WORK INSTRUCTION —
A word-for-word copy of the data, with no images, is the required answer.

-- -- --

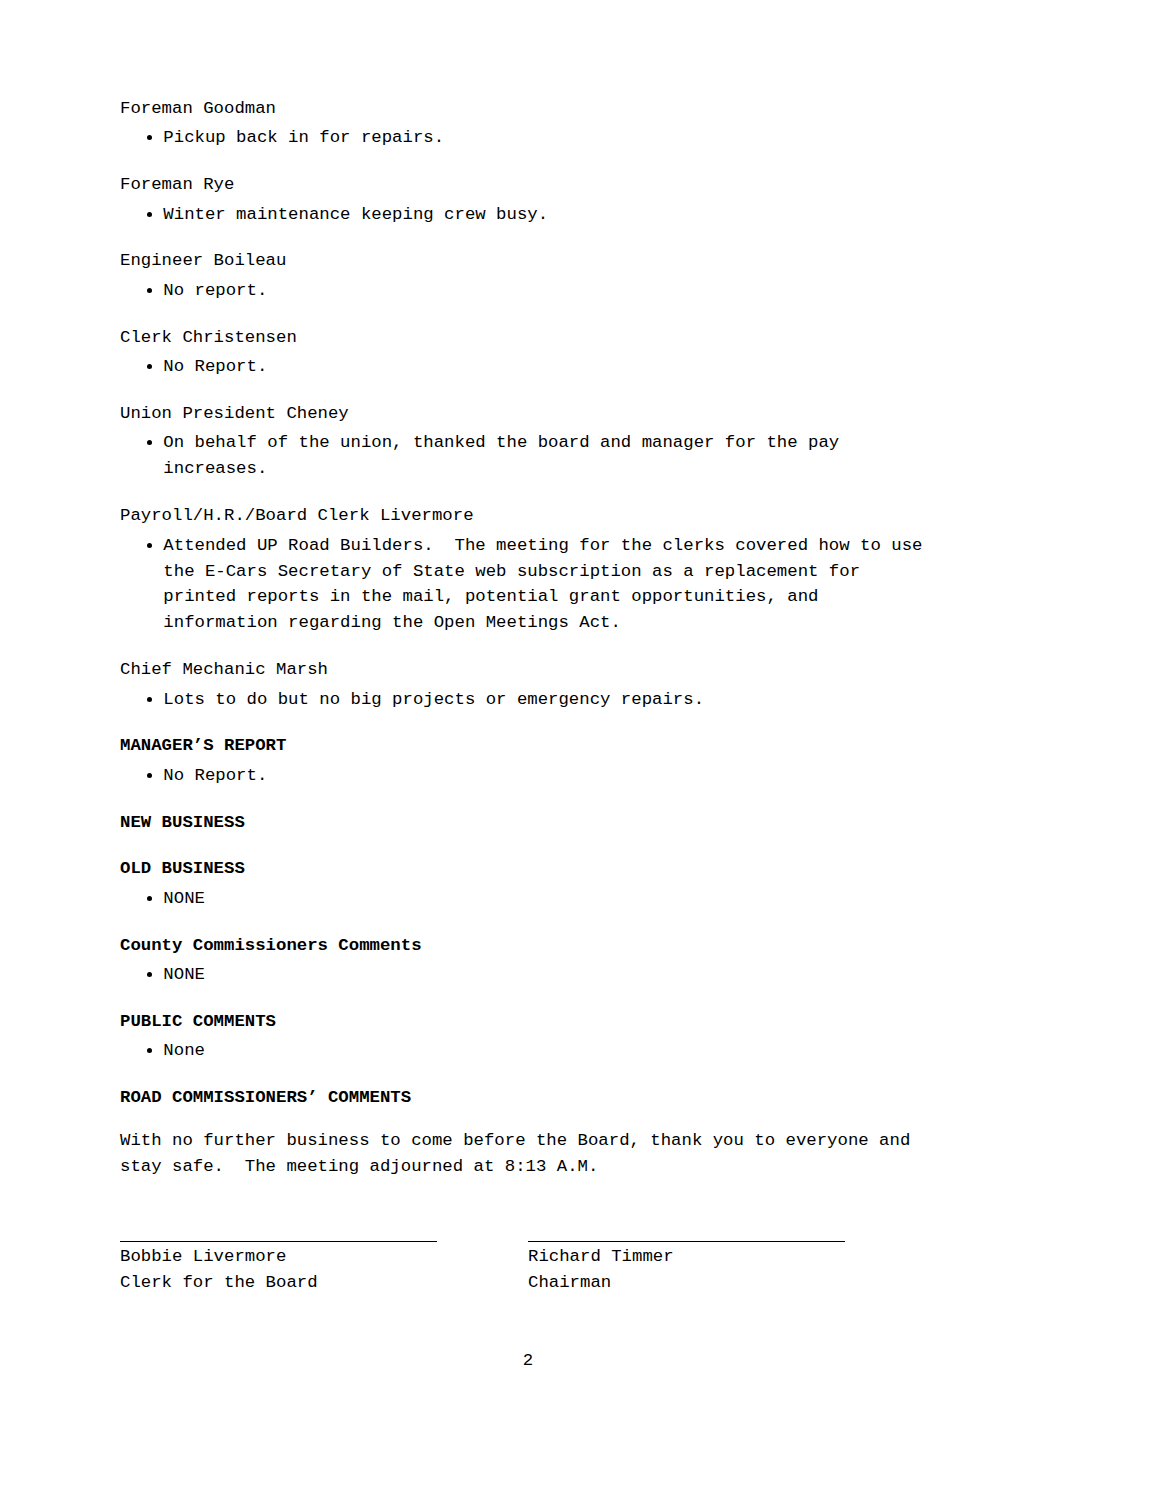Foreman Goodman
Pickup back in for repairs.
Foreman Rye
Winter maintenance keeping crew busy.
Engineer Boileau
No report.
Clerk Christensen
No Report.
Union President Cheney
On behalf of the union, thanked the board and manager for the pay increases.
Payroll/H.R./Board Clerk Livermore
Attended UP Road Builders. The meeting for the clerks covered how to use the E-Cars Secretary of State web subscription as a replacement for printed reports in the mail, potential grant opportunities, and information regarding the Open Meetings Act.
Chief Mechanic Marsh
Lots to do but no big projects or emergency repairs.
MANAGER’S REPORT
No Report.
NEW BUSINESS
OLD BUSINESS
NONE
County Commissioners Comments
NONE
PUBLIC COMMENTS
None
ROAD COMMISSIONERS’ COMMENTS
With no further business to come before the Board, thank you to everyone and stay safe. The meeting adjourned at 8:13 A.M.
| Bobbie Livermore Clerk for the Board | Richard Timmer Chairman |
2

-- -- --

EXPECTED ANSWER —
Foreman Goodman
Pickup back in for repairs.
Foreman Rye
Winter maintenance keeping crew busy.
Engineer Boileau
No report.
Clerk Christensen
No Report.
Union President Cheney
On behalf of the union, thanked the board and manager for the pay increases.
Payroll/H.R./Board Clerk Livermore
Attended UP Road Builders. The meeting for the clerks covered how to use the E-Cars Secretary of State web subscription as a replacement for printed reports in the mail, potential grant opportunities, and information regarding the Open Meetings Act.
Chief Mechanic Marsh
Lots to do but no big projects or emergency repairs.
MANAGER’S REPORT
No Report.
NEW BUSINESS
OLD BUSINESS
NONE
County Commissioners Comments
NONE
PUBLIC COMMENTS
None
ROAD COMMISSIONERS’ COMMENTS
With no further business to come before the Board, thank you to everyone and stay safe. The meeting adjourned at 8:13 A.M.
| Bobbie Livermore Clerk for the Board | Richard Timmer Chairman |
2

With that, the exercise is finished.